Sierra de Aralar
Entre simas, pastos y antiguos caminos
Aquí, donde la caliza guarda la memoria del tiempo y el relieve se abre en simas que no conocen fondo, el tiempo se diluye bajo la sombra profunda del hayedo. En la Sierra de Aralar habita el murmullo secreto de las aguas que fluyen bajo la tierra y el pulso antiguo de los pastores que aún recorren mis alturas. Es un territorio de quietud y misterio, donde los dólmenes emergen como huellas de piedra y la montaña revela su identidad sin prisa a quien decide acompasarse a su ritmo.
Información general de Sierra de Aralar
La superficie de la sierra registra 208 kilómetros cuadrados de meseta escarpada, repartidos entre las comunidades de Navarra y el País Vasco. La identidad de Aralar se asienta sobre un gran macizo kárstico que constituye una divisoria hidrográfica fundamental, enviando sus aguas tanto hacia el Cantábrico como hacia el Mediterráneo.
Sus laderas registran la mayor concentración de dólmenes del Pirineo, con más de 400 monumentos megalíticos, rastro de una ocupación milenaria que convive con la vida rutinaria del pastoreo actual. Administrativamente, cuenta con figuras de protección como Parque Natural en el sector guipuzcoano y Zona de Especial Conservación (ZEC) en el navarro. La materia de su relieve sirve de morada a la oveja latxa, cuya leche es la base del queso Idiazabal, y a especies singulares como el quebrantahuesos o el visón europeo.

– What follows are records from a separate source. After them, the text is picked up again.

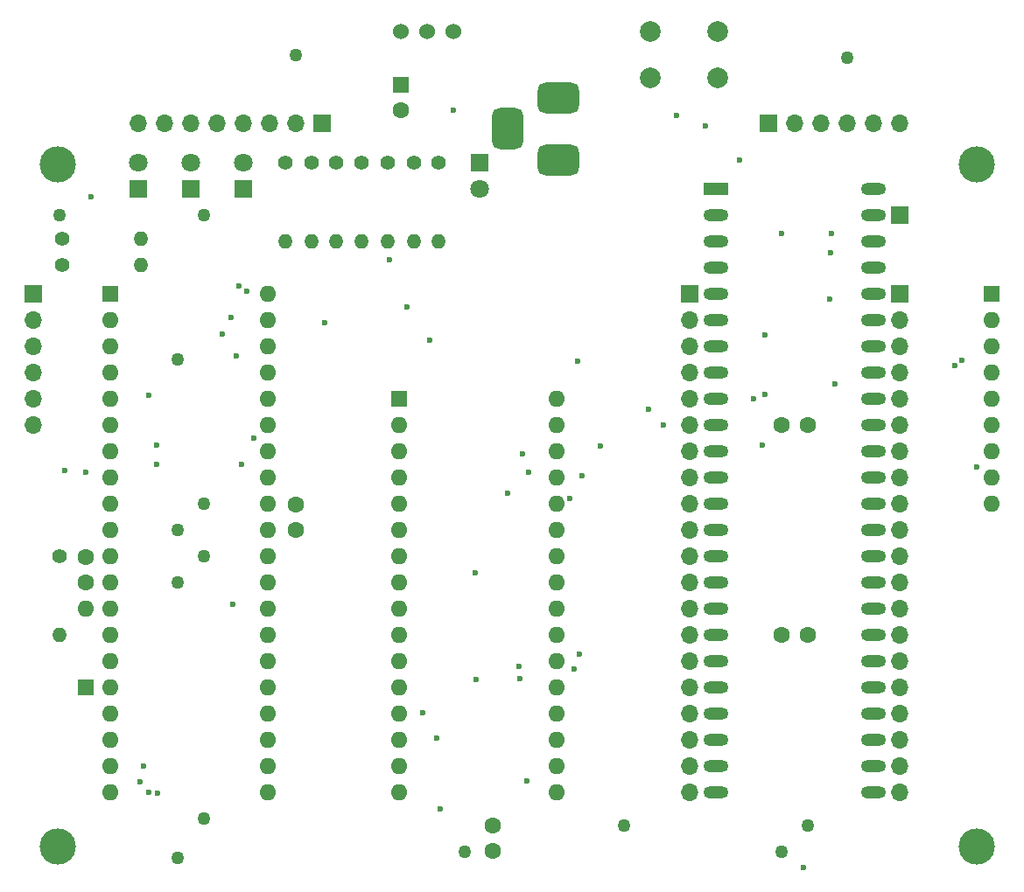
<source format=gbs>
G04 #@! TF.GenerationSoftware,KiCad,Pcbnew,(7.0.0)*
G04 #@! TF.CreationDate,2023-05-15T23:49:38+09:00*
G04 #@! TF.ProjectId,EMUPU_RAM40,454d5550-555f-4524-914d-34302e6b6963,003 (DIRECT)*
G04 #@! TF.SameCoordinates,PX55d4a80PY9043270*
G04 #@! TF.FileFunction,Soldermask,Bot*
G04 #@! TF.FilePolarity,Negative*
%FSLAX46Y46*%
G04 Gerber Fmt 4.6, Leading zero omitted, Abs format (unit mm)*
G04 Created by KiCad (PCBNEW (7.0.0)) date 2023-05-15 23:49:38*
%MOMM*%
%LPD*%
G01*
G04 APERTURE LIST*
G04 Aperture macros list*
%AMRoundRect*
0 Rectangle with rounded corners*
0 $1 Rounding radius*
0 $2 $3 $4 $5 $6 $7 $8 $9 X,Y pos of 4 corners*
0 Add a 4 corners polygon primitive as box body*
4,1,4,$2,$3,$4,$5,$6,$7,$8,$9,$2,$3,0*
0 Add four circle primitives for the rounded corners*
1,1,$1+$1,$2,$3*
1,1,$1+$1,$4,$5*
1,1,$1+$1,$6,$7*
1,1,$1+$1,$8,$9*
0 Add four rect primitives between the rounded corners*
20,1,$1+$1,$2,$3,$4,$5,0*
20,1,$1+$1,$4,$5,$6,$7,0*
20,1,$1+$1,$6,$7,$8,$9,0*
20,1,$1+$1,$8,$9,$2,$3,0*%
G04 Aperture macros list end*
%ADD10R,1.600000X1.600000*%
%ADD11O,1.600000X1.600000*%
%ADD12R,2.400000X1.200000*%
%ADD13O,2.400000X1.200000*%
%ADD14C,1.400000*%
%ADD15O,1.400000X1.400000*%
%ADD16R,1.700000X1.700000*%
%ADD17O,1.700000X1.700000*%
%ADD18RoundRect,0.750000X-1.250000X0.750000X-1.250000X-0.750000X1.250000X-0.750000X1.250000X0.750000X0*%
%ADD19RoundRect,0.750000X-0.750000X1.250000X-0.750000X-1.250000X0.750000X-1.250000X0.750000X1.250000X0*%
%ADD20C,3.500000*%
%ADD21C,1.524000*%
%ADD22R,1.800000X1.800000*%
%ADD23C,1.800000*%
%ADD24C,2.000000*%
%ADD25C,1.600000*%
%ADD26C,0.600000*%
%ADD27C,1.270000*%
G04 APERTURE END LIST*
D10*
X10159999Y57289999D03*
D11*
X10159999Y54749999D03*
X10159999Y52209999D03*
X10159999Y49669999D03*
X10159999Y47129999D03*
X10159999Y44589999D03*
X10159999Y42049999D03*
X10159999Y39509999D03*
X10159999Y36969999D03*
X10159999Y34429999D03*
X10159999Y31889999D03*
X10159999Y29349999D03*
X10159999Y26809999D03*
X10159999Y24269999D03*
X10159999Y21729999D03*
X10159999Y19189999D03*
X10159999Y16649999D03*
X10159999Y14109999D03*
X10159999Y11569999D03*
X10159999Y9029999D03*
X25399999Y9029999D03*
X25399999Y11569999D03*
X25399999Y14109999D03*
X25399999Y16649999D03*
X25399999Y19189999D03*
X25399999Y21729999D03*
X25399999Y24269999D03*
X25399999Y26809999D03*
X25399999Y29349999D03*
X25399999Y31889999D03*
X25399999Y34429999D03*
X25399999Y36969999D03*
X25399999Y39509999D03*
X25399999Y42049999D03*
X25399999Y44589999D03*
X25399999Y47129999D03*
X25399999Y49669999D03*
X25399999Y52209999D03*
X25399999Y54749999D03*
X25399999Y57289999D03*
D12*
X68749999Y67449999D03*
D13*
X68749999Y64909999D03*
X68749999Y62369999D03*
X68749999Y59829999D03*
X68749999Y57289999D03*
X68749999Y54749999D03*
X68749999Y52209999D03*
X68749999Y49669999D03*
X68749999Y47129999D03*
X68749999Y44589999D03*
X68749999Y42049999D03*
X68749999Y39509999D03*
X68749999Y36969999D03*
X68749999Y34429999D03*
X68749999Y31889999D03*
X68749999Y29349999D03*
X68749999Y26809999D03*
X68749999Y24269999D03*
X68749999Y21729999D03*
X68749999Y19189999D03*
X68749999Y16649999D03*
X68749999Y14109999D03*
X68749999Y11569999D03*
X68749999Y9029999D03*
X83989999Y9029999D03*
X83989999Y11569999D03*
X83989999Y14109999D03*
X83989999Y16649999D03*
X83989999Y19189999D03*
X83989999Y21729999D03*
X83989999Y24269999D03*
X83989999Y26809999D03*
X83989999Y29349999D03*
X83989999Y31889999D03*
X83989999Y34429999D03*
X83989999Y36969999D03*
X83989999Y39509999D03*
X83989999Y42049999D03*
X83989999Y44589999D03*
X83989999Y47129999D03*
X83989999Y49669999D03*
X83989999Y52209999D03*
X83989999Y54749999D03*
X83989999Y57289999D03*
X83989999Y59829999D03*
X83989999Y62369999D03*
X83989999Y64909999D03*
X83989999Y67449999D03*
D14*
X34460000Y69990000D03*
D15*
X34459999Y62369999D03*
D14*
X32047000Y69990000D03*
D15*
X32046999Y62369999D03*
D16*
X2709999Y57289999D03*
D17*
X2709999Y54749999D03*
X2709999Y52209999D03*
X2709999Y49669999D03*
X2709999Y47129999D03*
X2709999Y44589999D03*
D14*
X5504000Y60084000D03*
D15*
X13123999Y60083999D03*
D18*
X53510000Y70292000D03*
X53510000Y76292000D03*
D19*
X48610000Y73292000D03*
D16*
X86529999Y57289999D03*
D17*
X86529999Y54749999D03*
X86529999Y52209999D03*
X86529999Y49669999D03*
X86529999Y47129999D03*
X86529999Y44589999D03*
X86529999Y42049999D03*
X86529999Y39509999D03*
X86529999Y36969999D03*
X86529999Y34429999D03*
X86529999Y31889999D03*
X86529999Y29349999D03*
X86529999Y26809999D03*
X86529999Y24269999D03*
X86529999Y21729999D03*
X86529999Y19189999D03*
X86529999Y16649999D03*
X86529999Y14109999D03*
X86529999Y11569999D03*
X86529999Y9029999D03*
D14*
X27094000Y69990000D03*
D15*
X27093999Y62369999D03*
D20*
X93980000Y69850000D03*
D14*
X37000000Y69990000D03*
D15*
X36999999Y62369999D03*
D21*
X38270000Y82690000D03*
X40810000Y82690000D03*
X43350000Y82690000D03*
D14*
X41953000Y69990000D03*
D15*
X41952999Y62369999D03*
D16*
X86529999Y64909999D03*
D22*
X23029999Y67449999D03*
D23*
X23030000Y69990000D03*
D14*
X39540000Y69990000D03*
D15*
X39539999Y62369999D03*
D14*
X29634000Y69990000D03*
D15*
X29633999Y62369999D03*
D20*
X5080000Y3835400D03*
D16*
X66209999Y57289999D03*
D17*
X66209999Y54749999D03*
X66209999Y52209999D03*
X66209999Y49669999D03*
X66209999Y47129999D03*
X66209999Y44589999D03*
X66209999Y42049999D03*
X66209999Y39509999D03*
X66209999Y36969999D03*
X66209999Y34429999D03*
X66209999Y31889999D03*
X66209999Y29349999D03*
X66209999Y26809999D03*
X66209999Y24269999D03*
X66209999Y21729999D03*
X66209999Y19189999D03*
X66209999Y16649999D03*
X66209999Y14109999D03*
X66209999Y11569999D03*
X66209999Y9029999D03*
D10*
X7789999Y19189999D03*
D11*
X7789999Y26809999D03*
D24*
X62400000Y82690000D03*
X68900000Y82690000D03*
X62400000Y78190000D03*
X68900000Y78190000D03*
D17*
X86529999Y73799999D03*
X83989999Y73799999D03*
X81449999Y73799999D03*
X78909999Y73799999D03*
X76369999Y73799999D03*
D16*
X73829999Y73799999D03*
D17*
X12869999Y73799999D03*
X15409999Y73799999D03*
X17949999Y73799999D03*
X20489999Y73799999D03*
X23029999Y73799999D03*
X25569999Y73799999D03*
X28109999Y73799999D03*
D16*
X30649999Y73799999D03*
D25*
X77640000Y24270000D03*
X75140000Y24270000D03*
D10*
X38099999Y47129999D03*
D11*
X38099999Y44589999D03*
X38099999Y42049999D03*
X38099999Y39509999D03*
X38099999Y36969999D03*
X38099999Y34429999D03*
X38099999Y31889999D03*
X38099999Y29349999D03*
X38099999Y26809999D03*
X38099999Y24269999D03*
X38099999Y21729999D03*
X38099999Y19189999D03*
X38099999Y16649999D03*
X38099999Y14109999D03*
X38099999Y11569999D03*
X38099999Y9029999D03*
X53339999Y9029999D03*
X53339999Y11569999D03*
X53339999Y14109999D03*
X53339999Y16649999D03*
X53339999Y19189999D03*
X53339999Y21729999D03*
X53339999Y24269999D03*
X53339999Y26809999D03*
X53339999Y29349999D03*
X53339999Y31889999D03*
X53339999Y34429999D03*
X53339999Y36969999D03*
X53339999Y39509999D03*
X53339999Y42049999D03*
X53339999Y44589999D03*
X53339999Y47129999D03*
D25*
X7790000Y31870000D03*
X7790000Y29370000D03*
X28110000Y36930000D03*
X28110000Y34430000D03*
D10*
X38269999Y77569999D03*
D25*
X38270000Y75070000D03*
D22*
X17949999Y67449999D03*
D23*
X17950000Y69990000D03*
D22*
X45889999Y69989999D03*
D23*
X45890000Y67450000D03*
D14*
X5504000Y62624000D03*
D15*
X13123999Y62623999D03*
D14*
X5250000Y31890000D03*
D15*
X5249999Y24269999D03*
D22*
X12869999Y67449999D03*
D23*
X12870000Y69990000D03*
D20*
X93980000Y3810000D03*
X5080000Y69850000D03*
D25*
X77640000Y44590000D03*
X75140000Y44590000D03*
X47160000Y5855000D03*
X47160000Y3355000D03*
D10*
X95419999Y57289999D03*
D11*
X95419999Y54749999D03*
X95419999Y52209999D03*
X95419999Y49669999D03*
X95419999Y47129999D03*
X95419999Y44589999D03*
X95419999Y42049999D03*
X95419999Y39509999D03*
X95419999Y36969999D03*
D26*
X23411000Y57544000D03*
X55415000Y50813000D03*
X30904000Y54496000D03*
X62273000Y46114000D03*
X14648000Y40780000D03*
X22903000Y40780000D03*
X24046000Y43320000D03*
X41064000Y52845000D03*
X38905000Y56020000D03*
X21852202Y55004276D03*
X14614400Y42685000D03*
X7790000Y40018000D03*
X8298000Y66688000D03*
X63670000Y44590000D03*
D27*
X5250000Y64910000D03*
X77640000Y5855000D03*
X19220000Y64910000D03*
X19220000Y31890000D03*
X19220000Y6490000D03*
X59860000Y5855000D03*
X81450000Y80150000D03*
X28110000Y80404000D03*
X19220000Y36970000D03*
D26*
X64940000Y74562000D03*
X43350000Y75070000D03*
D27*
X16680000Y50940000D03*
X16680000Y29350000D03*
X16680000Y2680000D03*
X16680000Y34430000D03*
D26*
X79926000Y63132000D03*
X75140000Y63132000D03*
D27*
X44480000Y3315000D03*
X75100000Y3315000D03*
D26*
X20986000Y53397600D03*
X50604000Y40045000D03*
X57574000Y42558000D03*
X37203000Y60659100D03*
X92543000Y50880000D03*
X14708000Y8949000D03*
X73479000Y53338900D03*
X71023873Y70231873D03*
X22019000Y27293000D03*
X13078000Y10051000D03*
X80313000Y48634000D03*
X55805000Y39738000D03*
X54618000Y37527000D03*
X41737500Y14275500D03*
X55010000Y20956000D03*
X40382000Y16794000D03*
X55588000Y22441000D03*
X42102000Y7442000D03*
X73281000Y42657000D03*
X72388000Y47128000D03*
X45440500Y30307500D03*
X73467000Y47584000D03*
X93972000Y40526800D03*
X79774600Y56815500D03*
X22649000Y58052000D03*
X67724628Y73538011D03*
X77186000Y1762000D03*
X13906000Y9069000D03*
X79877000Y61283200D03*
X91906000Y50369000D03*
X50446000Y10157000D03*
X48590000Y38033000D03*
X45557427Y19951676D03*
X49700000Y21229500D03*
X49755200Y20088100D03*
X50081100Y41822800D03*
X13886000Y47511000D03*
X22333100Y51279300D03*
X5744500Y40232100D03*
X13387000Y11623000D03*
M02*

</source>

¿Cómo llegar a la Sierra de Aralar?
El tránsito hacia la Sierra de Aralar se registra a través de diversas puertas naturales que permiten observar la progresión del paisaje:
- Desde Navarra: El acceso principal se realiza desde Lekunberri a través de la carretera NA-7510, que asciende directamente hacia el Santuario de San Miguel de Aralar.
- Desde Gipuzkoa: Las localidades de Abaltzisketa y Ataun actúan como entradas principales hacia el territorio del Parque Natural.
¿Qué hacer en la Sierra de Aralar?
Aquí, cada rincón revela el encuentro entre la geología del agua, la espiritualidad y la memoria ancestral.
- Habitar el Santuario de San Miguel: Un espacio de observación románico situado a 1.232 metros que custodia un retablo de esmaltes del siglo XII y ofrece panorámicas de las sierras de Urbasa y Andía.
- Red de senderos: Un territorio para el senderismo y el montañismo a través de rutas balizadas como la Vuelta a Aralar (GR 20), el sendero accesible de Larraitz o el itinerario por el valle de Ata.
- Mundo subterráneo: La materia caliza registra multitud de simas y cuevas, destacando las Cuevas de Mendukilo en el sector navarro, acondicionadas para registrar la belleza del subsuelo.
- Ruta de los dólmenes: Un espacio para registrar la memoria prehistórica a través de monumentos como el dolmen de Albi, el de Txoritxoberri o el menhir de la Piedra de Roldán.
- Ascensión a cumbres: Registro de cimas emblemáticas como el Txindoki (Larrunarri) —referencia paisajística de primer orden— o el Irumugarrieta, su cota máxima.
- Observación de biodiversidad: Un espacio privilegiado para observar el hayedo más extenso de Gipuzkoa, los tejos centenarios de Navarra y el vuelo de grandes rapaces rupícolas.